Русское командование испытывало невероятные затруднения прежде всего из-за отдаленности театра войны и плохих средств сообщения с ним.
«Как раз в данный момент, — писал в своем трактате о железных дорогах французский автор Огюст Пердонне в 1855 году, — восточная война дает нам поразительный пример полезности, которую железные дороги могут иметь для защиты страны. В России железная дорога существует между Санкт-Петербургом и Москвой, но от Москвы сообщение с югом России поддерживается лишь водными путями и гужевыми дорогами. Транспортировка войск по обыкновенным дорогам чрезвычайно затруднена. При помощи железной дороги царь смог бы перебросить почти моментально армию в несколько тысяч человек, которая явилась бы непреодолимым препятствием взятию Севастополя и завоеванию края. Не было бы ничего легче, как снабжение такой армии. Поздравим же себя, — заканчивает автор, — с тем, что Россия не располагает в Крыму такой армией, и скажем, что железные дороги — мощное средство защиты для обладающей ими страны».
Железные дороги сыграли также большую роль во время войны Франции с Австрией в 1859 году.
«Только благодаря этому быстрому средству передвижения, — писал один французский автор, — нам в течение всего нескольких дней удалось сосредоточить и перебросить по ту сторону Альп армию в сто тысяч человек». Он заканчивал словами Наполеона I: «Победа полководца зависит от храбрости и доблести солдат, но она зависит также и от их ног…»
Но главным стимулом постройки железных дорог была погоня за прибылью, жажда наживы, этот демон, которым одержимо капиталистическое общество.
Как только обнаружились благоприятные успехи Ливерпуль-Манчестерской дороги, началась буквально железнодорожная горячка. Только в продолжение 1836–1837 года парламентом было выдано семьдесят шесть разрешений на постройку линий, общим протяжением около двух тысяч километров. За одну половину следующего года было выдано почти столько же разрешений.

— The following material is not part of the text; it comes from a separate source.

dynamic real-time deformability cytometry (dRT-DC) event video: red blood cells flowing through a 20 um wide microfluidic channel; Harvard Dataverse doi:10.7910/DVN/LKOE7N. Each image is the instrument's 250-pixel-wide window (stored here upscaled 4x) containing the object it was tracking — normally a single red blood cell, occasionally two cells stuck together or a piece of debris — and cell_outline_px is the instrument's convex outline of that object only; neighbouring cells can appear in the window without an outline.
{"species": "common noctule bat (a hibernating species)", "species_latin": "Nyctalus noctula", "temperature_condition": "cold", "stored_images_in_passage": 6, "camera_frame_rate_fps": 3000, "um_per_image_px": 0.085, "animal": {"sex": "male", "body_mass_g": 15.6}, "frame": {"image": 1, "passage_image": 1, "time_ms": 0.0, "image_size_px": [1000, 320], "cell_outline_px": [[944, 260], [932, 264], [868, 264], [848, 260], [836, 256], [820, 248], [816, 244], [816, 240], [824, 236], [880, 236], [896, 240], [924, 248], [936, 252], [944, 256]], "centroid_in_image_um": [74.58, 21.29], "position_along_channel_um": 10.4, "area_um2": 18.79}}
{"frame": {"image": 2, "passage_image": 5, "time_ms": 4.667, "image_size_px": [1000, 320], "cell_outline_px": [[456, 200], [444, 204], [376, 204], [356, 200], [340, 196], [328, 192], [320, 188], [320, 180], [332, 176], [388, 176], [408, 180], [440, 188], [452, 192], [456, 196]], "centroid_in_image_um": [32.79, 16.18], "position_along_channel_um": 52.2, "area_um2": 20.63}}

Вслед за купцами и промышленниками, которые первые заинтересовались; железнодорожным строительством, устремляются банкиры и финансисты. Биржевая спекуляция железнодорожными акциями достигла своего апогея к середине сороковых годов. В нее вовлекаются все слои английского общества. Парламент, 157 членов которого являлись держателями железнодорожных акций на сумму около 300 тысяч фунтов стерлингов, санкционировал самые фантастические проекты. Под предлогом борьбы с монополией выдавались разрешения на параллельные линии между одними и теми же пунктами. Многие умышленно добивались разрешения на дорогу, конкуренция которой могла отразиться на движении по другой линии или по судоходным каналам. Затем за взятку они отступались от своего проекта. В одном 1845 году было разрешено к постройке более 7 тысяч километров линий стоимостью около 120 миллионов фунтов стерлингов.
Все эти дутые компании и предприятия особенно стремились заручиться поддержкой Стефенсона. Однако он крайне отрицательно относился к нездоровой мании, охватившей общество. Он категорически отказывался участвовать в спекуляции железнодорожными акциями и тщетно указывал на техническую безграмотность ряда утвержденных проектов.
Один из немногих, он настаивал на вмешательстве правительства в постройку железнодорожных линий и на необходимости сооружать их с таким расчетом, чтобы страна получила со временем единую, целесообразно устроенную сеть железных дорог.
Наконец, в 1845 году разразился кризис. Многие компании были разорены, особенно пострадали увлеченные биржевыми спекуляциями мелкие держатели акций. В том или другом виде эта картина наблюдалась и в других странах. Так величайшее достижение техники обращалось в условиях капиталистического общества в объект спекуляции, наживы и узаконенного грабежа.
«Постройка железных дорог, — говорит Ленин, — кажется простым, естественным, демократическим, культурным, цивилизаторским предприятием: такова она в глазах буржуазных профессоров, которым платят за подкрашивание капиталистического рабства, и в глазах мелкобуржуазных филистеров. На деле капиталистические нити, тысячами сетей связывающие эти предприятия с частной собственностью на средства производства вообще, превратили эту постройку в орудие угнетения миллиарда людей (колонии плюс полуколонии), т. е. больше половины населения земли в зависимых странах и наемных рабов капитала в „цивилизованных“ странах».[21]